THE Manpower Ministry (MOM) is investigating the software company at the centre of an alleged employee abuse scandal.
The ministry said in a statement last night that its labour relations officers yesterday met the worker filmed in a video circulated on YouTube which apparently showed him being hit by his supervisor at Encore eServices.
An MOM spokesman said the meeting was to "find out more about his employment terms as well as possible infringements of the Employment Act".
Investigations by the ministry are ongoing.
The 29-year-old university graduate claimed he was paid only $500 a month during a three-year stint at Encore, despite putting in around 12 hours a day.
He also claimed he did not receive leave or bonuses.
The Employment Act covers employees earning a basic monthly salary of no more than $2,000 and ensures that they are entitled to overtime pay if they work more than 44 hours a week. They should also be given annual and sick leave.

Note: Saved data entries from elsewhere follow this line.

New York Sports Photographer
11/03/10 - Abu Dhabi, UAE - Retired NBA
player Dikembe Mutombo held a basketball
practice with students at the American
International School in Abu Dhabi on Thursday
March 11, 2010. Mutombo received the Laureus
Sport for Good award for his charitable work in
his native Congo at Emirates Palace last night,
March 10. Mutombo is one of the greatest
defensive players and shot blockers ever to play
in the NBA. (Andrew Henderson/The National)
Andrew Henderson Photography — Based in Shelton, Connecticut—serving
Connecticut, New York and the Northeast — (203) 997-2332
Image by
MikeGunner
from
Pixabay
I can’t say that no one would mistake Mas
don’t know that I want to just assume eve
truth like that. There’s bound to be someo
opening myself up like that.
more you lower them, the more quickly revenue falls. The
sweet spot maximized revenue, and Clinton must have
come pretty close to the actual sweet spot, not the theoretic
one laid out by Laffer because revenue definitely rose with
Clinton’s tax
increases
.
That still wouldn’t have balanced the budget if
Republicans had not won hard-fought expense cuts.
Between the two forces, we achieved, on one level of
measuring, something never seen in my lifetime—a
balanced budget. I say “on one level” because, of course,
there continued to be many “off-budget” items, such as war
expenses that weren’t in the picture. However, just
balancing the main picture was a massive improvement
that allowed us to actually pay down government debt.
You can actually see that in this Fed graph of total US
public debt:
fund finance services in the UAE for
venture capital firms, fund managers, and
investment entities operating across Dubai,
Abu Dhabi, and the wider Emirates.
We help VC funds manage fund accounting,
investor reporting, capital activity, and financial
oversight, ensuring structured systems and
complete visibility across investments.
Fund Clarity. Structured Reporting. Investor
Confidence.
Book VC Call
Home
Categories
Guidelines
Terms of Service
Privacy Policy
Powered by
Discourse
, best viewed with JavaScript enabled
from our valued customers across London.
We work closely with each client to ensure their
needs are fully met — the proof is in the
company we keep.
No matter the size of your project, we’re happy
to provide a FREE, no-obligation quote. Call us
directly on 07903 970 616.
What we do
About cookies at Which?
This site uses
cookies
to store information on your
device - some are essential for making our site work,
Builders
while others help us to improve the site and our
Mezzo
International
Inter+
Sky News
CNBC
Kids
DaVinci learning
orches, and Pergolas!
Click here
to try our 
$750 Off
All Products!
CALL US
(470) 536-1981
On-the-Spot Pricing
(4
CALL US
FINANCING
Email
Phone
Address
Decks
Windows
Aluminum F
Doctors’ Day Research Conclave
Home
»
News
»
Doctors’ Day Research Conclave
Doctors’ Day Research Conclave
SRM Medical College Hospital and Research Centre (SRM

The alleged abuse came to light in a 17-second video uploaded on YouTube last Friday. It shows a man, identified only as Alan, hitting the head of his subordinate continually and using vulgar language towards him.

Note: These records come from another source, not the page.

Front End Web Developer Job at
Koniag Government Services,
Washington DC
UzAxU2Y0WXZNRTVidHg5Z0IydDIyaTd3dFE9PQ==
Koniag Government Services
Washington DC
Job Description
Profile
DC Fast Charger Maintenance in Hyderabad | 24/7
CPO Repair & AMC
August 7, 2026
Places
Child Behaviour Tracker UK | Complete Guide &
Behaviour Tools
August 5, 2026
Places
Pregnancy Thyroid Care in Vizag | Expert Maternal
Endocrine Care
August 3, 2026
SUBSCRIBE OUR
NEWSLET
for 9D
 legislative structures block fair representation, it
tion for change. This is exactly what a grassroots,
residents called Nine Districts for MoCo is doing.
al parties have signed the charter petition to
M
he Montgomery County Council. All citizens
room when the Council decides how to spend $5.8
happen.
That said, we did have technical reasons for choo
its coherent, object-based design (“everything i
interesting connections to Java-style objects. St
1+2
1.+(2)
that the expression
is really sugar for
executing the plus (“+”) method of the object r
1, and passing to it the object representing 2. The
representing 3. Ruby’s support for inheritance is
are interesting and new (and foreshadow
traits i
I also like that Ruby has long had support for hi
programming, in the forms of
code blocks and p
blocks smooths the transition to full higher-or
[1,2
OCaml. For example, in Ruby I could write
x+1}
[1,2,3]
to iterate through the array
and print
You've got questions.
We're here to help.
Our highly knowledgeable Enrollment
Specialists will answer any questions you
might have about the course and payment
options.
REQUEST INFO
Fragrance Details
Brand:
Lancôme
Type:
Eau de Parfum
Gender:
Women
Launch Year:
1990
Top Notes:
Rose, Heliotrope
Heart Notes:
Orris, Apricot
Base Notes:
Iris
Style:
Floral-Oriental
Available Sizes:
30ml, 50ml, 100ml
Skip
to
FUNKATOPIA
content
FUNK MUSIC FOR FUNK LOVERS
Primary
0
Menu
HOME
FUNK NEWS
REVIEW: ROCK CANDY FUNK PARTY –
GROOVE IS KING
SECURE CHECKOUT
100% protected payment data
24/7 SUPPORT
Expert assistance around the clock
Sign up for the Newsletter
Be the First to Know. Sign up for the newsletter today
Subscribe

The video was filmed by a Singapore Institute of Management (SIM) student who was working as an intern at the company. He asked to terminate his internship after the incident.
Chinese evening daily Lianhe Wanbao reported yesterday that Alan is the owner of Encore, a firm registered under the name of Mr Lee Yew Nam.
The alleged victim told Lianhe Wanbao he was under the impression that he was joining a sizeable company because his supervisor said it had many departments. But he went on to find that Encore's Jurong East office was the size of just three carpark spaces.
He added that the company had no full-time staff and only employed one or two interns.
When The Straits Times visited Encore's one-room office in Jurong East yesterday, it was locked and empty.
Workers in the same building said nobody had turned up for work at the company this week.
A woman at Encore's other office in Lavender denied that Mr Lee worked there.
Universities said they conduct checks on companies offering internships to their students.
SIM, for example, carries out background checks on the firms and meets relevant staff. Its spokesman said this "ensures that we collaborate only with bona fide companies and that we find the right fit for our students".
Companies must sign an agreement with SIM to ensure that the internship experience is productive and beneficial for both parties. Company supervisors must also agree to provide mentors for students and give them meaningful work of educational value.
Those at SIM must submit a 500-word report after completing their internships.
National Trades Union Congress deputy secretary-general Heng Chee How said in a Facebook post yesterday that physical abuse of employees should not be condoned. He said: " I urge the police and the Ministry of Manpower to investigate the case thoroughly, help the victim seek recourse and press for deterrent action against the culprit."